» Input for this task
##########

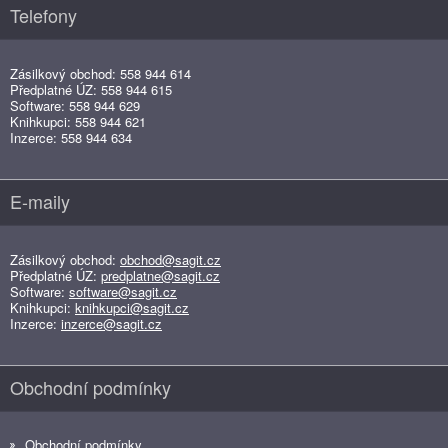
Telefony
Zásilkový obchod: 558 944 614
Předplatné ÚZ: 558 944 615
Software: 558 944 629
Knihkupci: 558 944 621
Inzerce: 558 944 634
E-maily
Zásilkový obchod:
obchod@sagit.cz
Předplatné ÚZ:
predplatne@sagit.cz
Software:
software@sagit.cz
Knihkupci:
knihkupci@sagit.cz
Inzerce:
inzerce@sagit.cz
Obchodní podmínky
Obchodní podmínky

##########

Rewrite the text of all the items above, replacing "Předplatné" with "Odběr" wherever it occurs and leaving everything else unchanged. Omit the pictures from your answer.

Telefony
Zásilkový obchod: 558 944 614
Odběr ÚZ: 558 944 615
Software: 558 944 629
Knihkupci: 558 944 621
Inzerce: 558 944 634
E-maily
Zásilkový obchod:
obchod@sagit.cz
Odběr ÚZ:
predplatne@sagit.cz
Software:
software@sagit.cz
Knihkupci:
knihkupci@sagit.cz
Inzerce:
inzerce@sagit.cz
Obchodní podmínky
Obchodní podmínky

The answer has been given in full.